Another option is to sell your metal scrap, e-waste and other types of white goods to private recycling companies like Universal Appliance Recycling and SIMS Metal Management. Sims have recycling facilities in Stamford, CT and a couple of other cities in the state.
What happens to your recyclables once they reach the processing centers – private or government-operated? Well, they’re prepared as feedstock to be used by the manufacturing industry and thus return to the eco-system!
Recycling benefits all
According to the Connecticut Department of Energy and Environmental Protection, the state generates close to 4,000,000 tons of solid waste each year. You can consider it trash, but you can also see it as a storehouse of usable and useful materials that helps conserve natural resources as well as energy.
Here are a few facts (from this source) to understand the enormity of the impact that recycling has had in the state of Connecticut.
- Connecticut’s source reduction, reuse, and recycling reduced greenhouse gas emissions by 398,937.82 metric tons of carbon equivalents in a one year period.

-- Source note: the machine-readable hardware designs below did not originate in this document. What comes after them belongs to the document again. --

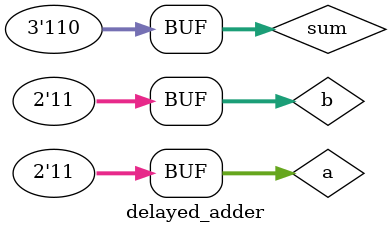
<source format=v>
module delayed_adder;
reg [1:0] a,b;
wire [2:0] sum;

assign #5 sum = a + b;

initial begin
$monitor("Time=%0t a=%b(%0d) b=%b(%0d) sum=%b(%0d)",$time,a,a,b,b,sum,sum);
a=2'b00; b=2'b00;#3;
a=2'b01; b=2'b01;#2;
a=2'b10; b=2'b01;#6;
a=2'b11; b=2'b11;#4;
end
endmodule



</source>
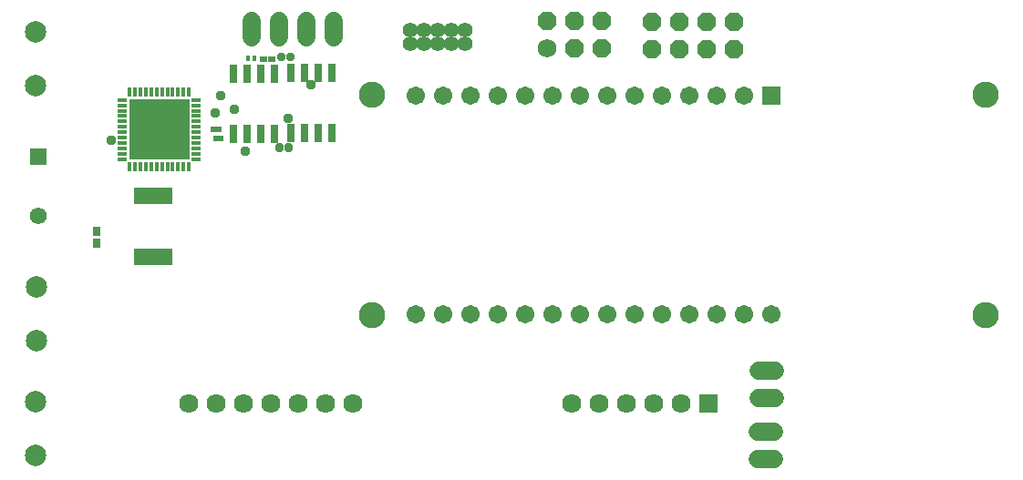
<source format=gbr>
G04 EAGLE Gerber RS-274X export*
G75*
%MOMM*%
%FSLAX34Y34*%
%LPD*%
%INSoldermask Top*%
%IPPOS*%
%AMOC8*
5,1,8,0,0,1.08239X$1,22.5*%
G01*
%ADD10C,1.727200*%
%ADD11P,1.869504X8X22.500000*%
%ADD12P,1.869504X8X202.500000*%
%ADD13C,1.727200*%
%ADD14R,0.711200X1.727200*%
%ADD15R,1.711200X1.711200*%
%ADD16C,1.711200*%
%ADD17C,2.453200*%
%ADD18R,0.402400X0.908000*%
%ADD19R,0.908000X0.402400*%
%ADD20R,5.703200X5.703200*%
%ADD21C,1.793200*%
%ADD22R,1.793200X1.793200*%
%ADD23C,1.993900*%
%ADD24R,0.762000X0.914400*%
%ADD25R,0.493200X0.503200*%
%ADD26R,0.453200X0.503200*%
%ADD27R,0.703200X0.503200*%
%ADD28C,1.422400*%
%ADD29R,3.657600X1.600200*%
%ADD30C,0.490509*%
%ADD31R,1.574800X1.574800*%
%ADD32C,1.574800*%
%ADD33C,0.959600*%


D10*
X579800Y480200D03*
D11*
X605200Y480200D03*
X630600Y480200D03*
X579800Y505600D03*
X605200Y505600D03*
X630600Y505600D03*
D12*
X753400Y505190D03*
X728000Y505190D03*
X702600Y505190D03*
X677200Y505190D03*
X753400Y479790D03*
X728000Y479790D03*
X702600Y479790D03*
X677200Y479790D03*
D13*
X305530Y490460D02*
X305530Y505700D01*
X330930Y505700D02*
X330930Y490460D01*
X356330Y490460D02*
X356330Y505700D01*
X381730Y505700D02*
X381730Y490460D01*
D14*
X289180Y401290D03*
X301880Y401290D03*
X314580Y401290D03*
X327280Y401290D03*
X289180Y457170D03*
X301880Y457170D03*
X314580Y457170D03*
X327280Y457170D03*
D15*
X788652Y436600D03*
D16*
X763252Y436600D03*
X737852Y436600D03*
X712452Y436600D03*
X687052Y436600D03*
X661652Y436600D03*
X636252Y436600D03*
X610852Y436600D03*
X585452Y436600D03*
X560052Y436600D03*
X534652Y436600D03*
X509252Y436600D03*
X483852Y436600D03*
X458452Y436600D03*
X458452Y233400D03*
X483852Y233400D03*
X509252Y233400D03*
X534652Y233400D03*
X560052Y233400D03*
X585452Y233400D03*
X610852Y233400D03*
X636252Y233400D03*
X661652Y233400D03*
X687052Y233400D03*
X712452Y233400D03*
X737852Y233400D03*
X763252Y233400D03*
X788652Y233400D03*
D17*
X987500Y437500D03*
X987500Y232500D03*
X417500Y232500D03*
X417500Y437500D03*
D14*
X342140Y402060D03*
X354840Y402060D03*
X367540Y402060D03*
X380240Y402060D03*
X342140Y457940D03*
X354840Y457940D03*
X367540Y457940D03*
X380240Y457940D03*
D18*
X247500Y439524D03*
X242500Y439524D03*
X237500Y439524D03*
X232500Y439524D03*
X227500Y439524D03*
X222500Y439524D03*
X217500Y439524D03*
X212500Y439524D03*
X207500Y439524D03*
X202500Y439524D03*
X197500Y439524D03*
X192500Y439524D03*
D19*
X185476Y432500D03*
X185476Y427500D03*
X185476Y422500D03*
X185476Y417500D03*
X185476Y412500D03*
X185476Y407500D03*
X185476Y402500D03*
X185476Y397500D03*
X185476Y392500D03*
X185476Y387500D03*
X185476Y382500D03*
X185476Y377500D03*
D18*
X192500Y370476D03*
X197500Y370476D03*
X202500Y370476D03*
X207500Y370476D03*
X212500Y370476D03*
X217500Y370476D03*
X222500Y370476D03*
X227500Y370476D03*
X232500Y370476D03*
X237500Y370476D03*
X242500Y370476D03*
X247500Y370476D03*
D19*
X254524Y377500D03*
X254524Y382500D03*
X254524Y387500D03*
X254524Y392500D03*
X254524Y397500D03*
X254524Y402500D03*
X254524Y407500D03*
X254524Y412500D03*
X254524Y417500D03*
X254524Y422500D03*
X254524Y427500D03*
X254524Y432500D03*
D20*
X220000Y405000D03*
D21*
X247400Y150000D03*
X272800Y150000D03*
X298200Y150000D03*
X323600Y150000D03*
X349000Y150000D03*
X374400Y150000D03*
X399800Y150000D03*
X628400Y150000D03*
X603000Y150000D03*
X653800Y150000D03*
X679200Y150000D03*
X704600Y150000D03*
D22*
X730000Y150000D03*
D23*
X106110Y258730D03*
X106110Y208692D03*
X105430Y152420D03*
X105430Y102382D03*
X104710Y495600D03*
X104710Y445562D03*
D24*
X162000Y299586D03*
X162000Y310000D03*
D25*
X274900Y405570D03*
X270460Y405570D03*
D26*
X302390Y470870D03*
X308390Y470870D03*
D27*
X316730Y470780D03*
X324730Y470780D03*
D28*
X503810Y497490D03*
X503810Y484790D03*
X491110Y497490D03*
X491110Y484790D03*
X478410Y497490D03*
X478410Y484790D03*
X465710Y497490D03*
X465710Y484790D03*
X453010Y497490D03*
X453010Y484790D03*
D29*
X214030Y286489D03*
X214030Y343131D03*
D30*
X338586Y386546D02*
X338586Y389674D01*
X341114Y389674D01*
X341114Y386546D01*
X338586Y386546D01*
X329986Y386546D02*
X329986Y389674D01*
X332514Y389674D01*
X332514Y386546D01*
X329986Y386546D01*
X334244Y470836D02*
X334244Y473964D01*
X334244Y470836D02*
X331716Y470836D01*
X331716Y473964D01*
X334244Y473964D01*
X342844Y473964D02*
X342844Y470836D01*
X340316Y470836D01*
X340316Y473964D01*
X342844Y473964D01*
D13*
X776330Y155460D02*
X791570Y155460D01*
X791570Y180860D02*
X776330Y180860D01*
X776110Y123890D02*
X791350Y123890D01*
X791350Y98490D02*
X776110Y98490D01*
D31*
X107300Y379840D03*
D32*
X107300Y324722D03*
D25*
X272590Y396320D03*
X277030Y396320D03*
D33*
X340000Y415000D03*
X361188Y446532D03*
X289560Y423672D03*
X300000Y385000D03*
X271780Y420370D03*
X276860Y436880D03*
X175000Y395000D03*
M02*

</source>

- Connecticut’s source reduction, reuse, and recycling saved a total of 7,767,053.19 Million BTUs of energy in 2008. This equals 6.51% of all energy used by industry in the state.
- By recycling 61,071.09 tons of scrap metal and glass in 2008, Connecticut’s recycling efforts reduced the need for 6,893.01 tons of limestone, 45,293.23 tons of iron ore, 25,364.21 tons of coal, 16,143.73 tons of sand, 5,091.48 tons of soda ash, and 1,986.92 tons of feldspar.
Add to that other benefits like reduction in the amount of waste that gets land filled or incinerated, decrease in air and water pollution, and increase in the sustainability of our future generations and you realize that compliance with state laws is not the only reason to recycle!